A variable 'm' varies directly as 'a' and inversely as 'b'. If m=6 when a=7 and b=4, what is 'm' when a=9 and b=12?
M= constant*a/b
Find the constant from the first set of data, then, using that, find m in the second set.
m directly to a and inversely to b
m=ka m=k1dividedb
6=k7
6divided by 7=0.857
To find the constant of variation, we can rearrange the formula:
m = constant * (a / b)
Using the given values m = 6, a = 7, and b = 4:
6 = constant * (7 / 4)
Now, let's solve for the constant:
6 = constant * (7 / 4)
6 = (7/4) * constant
6 * (4/7) = constant
24/7 = constant
So, the constant of variation is 24/7 (or approximately 3.43).
Now we can use this constant to find m when a = 9 and b = 12:
m = constant * (a / b)
m = (24/7) * (9 / 12)
Simplifying:
m = (24/7) * (3/4)
m = (24 * 3) / (7 * 4)
m = 72 / 28
m ≈ 2.57
Therefore, when a = 9 and b = 12, the value of m is approximately 2.57.

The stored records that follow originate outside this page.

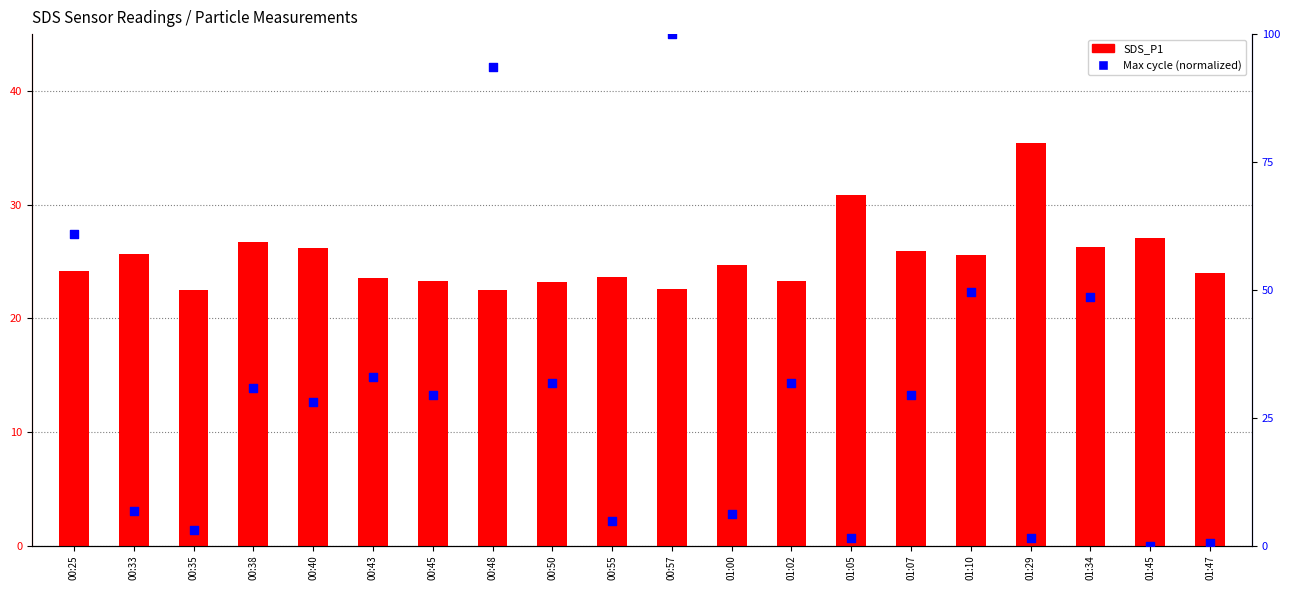

What is the total value across all series at 01:10?

75.1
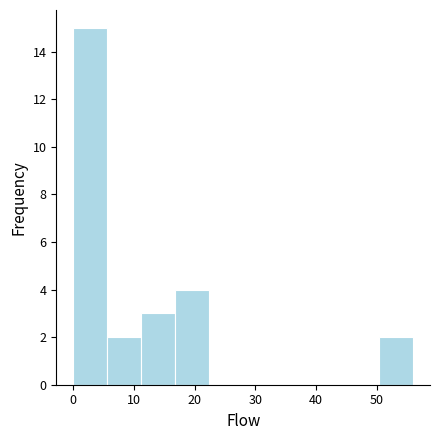

Over which range of the x-axis is the bar tallest?

0.0 to 5.6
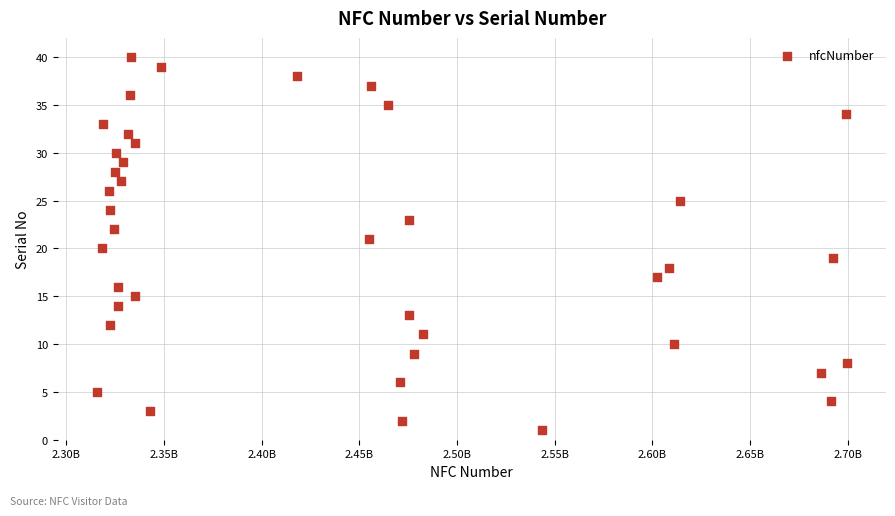

What is the range of Y values (max minus min)?

39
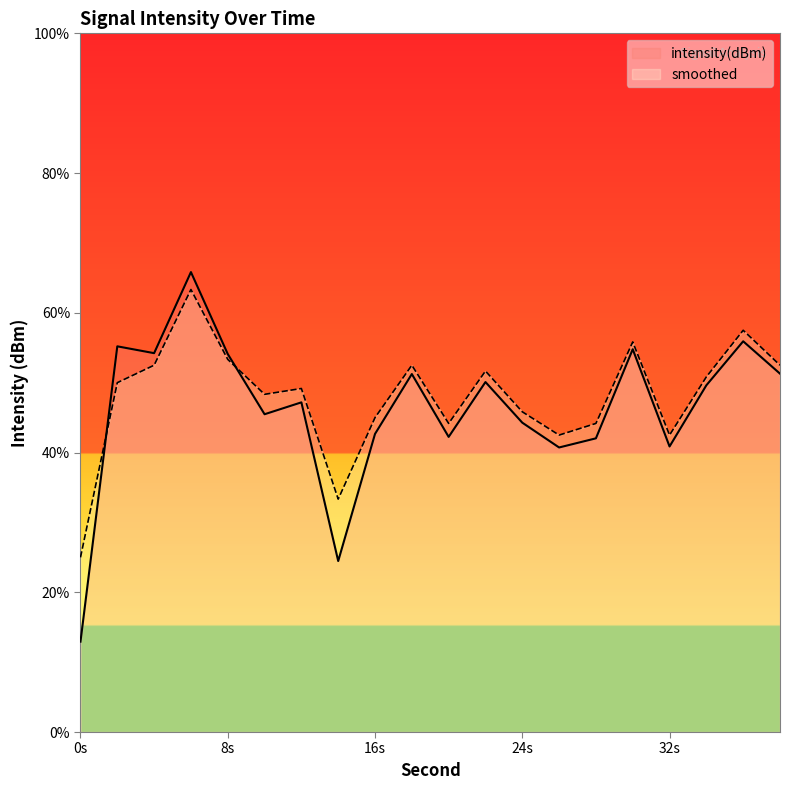

How many lines are shown in the chart?

2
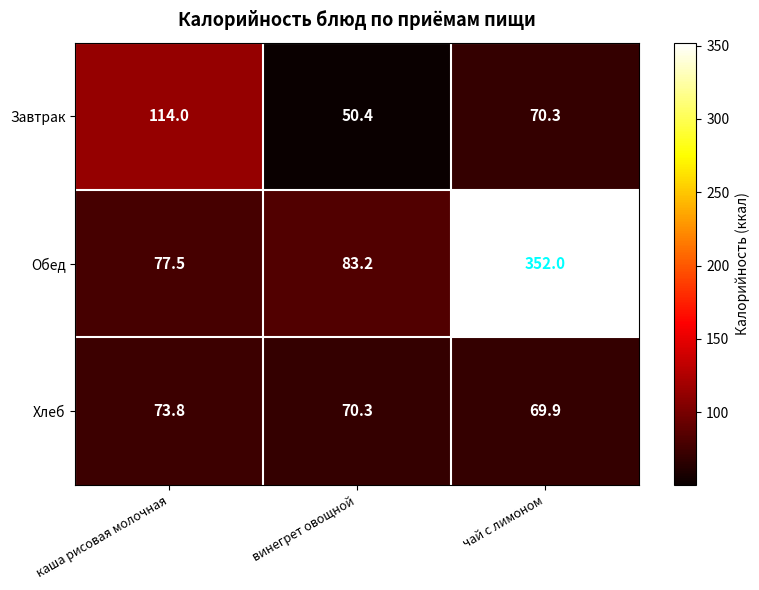

At винегрет овощной, list the series in order from largest to smallest.

Обед, Хлеб, Завтрак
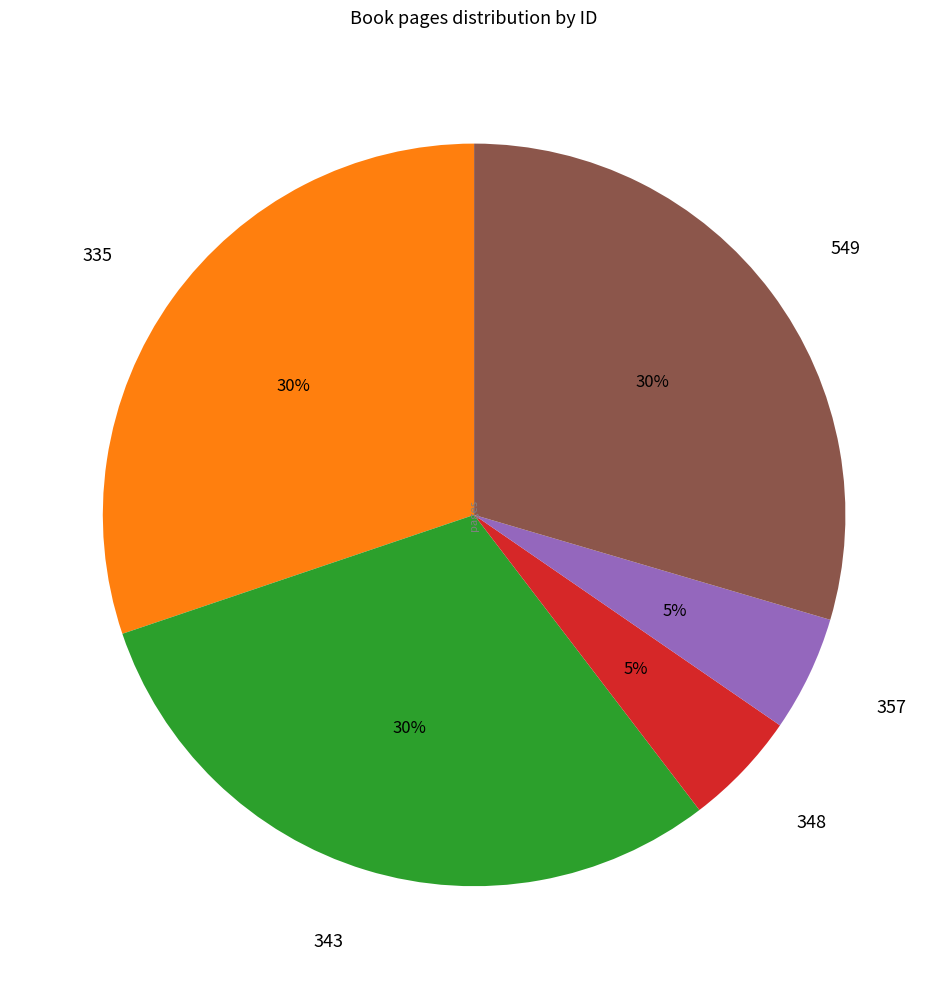

How many segments does this pie chart have?

5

To find the constant in the direct and inverse variation equation, we can use the first set of data, where m = 6, a = 7, and b = 4. We can plug these values into the equation:
6 = k * (7/4)
To solve for k, we can rearrange the equation to isolate k:
k = 6 * (4/7)
k = 24/7
Now that we have the value of the constant k, we can use it to find m when a = 9 and b = 12. Plugging these values into the equation:
m = (24/7) * (9/12)
Simplifying the expression:
m = (3/1) * (3/1)
m = 9
Therefore, when a = 9 and b = 12, m = 9.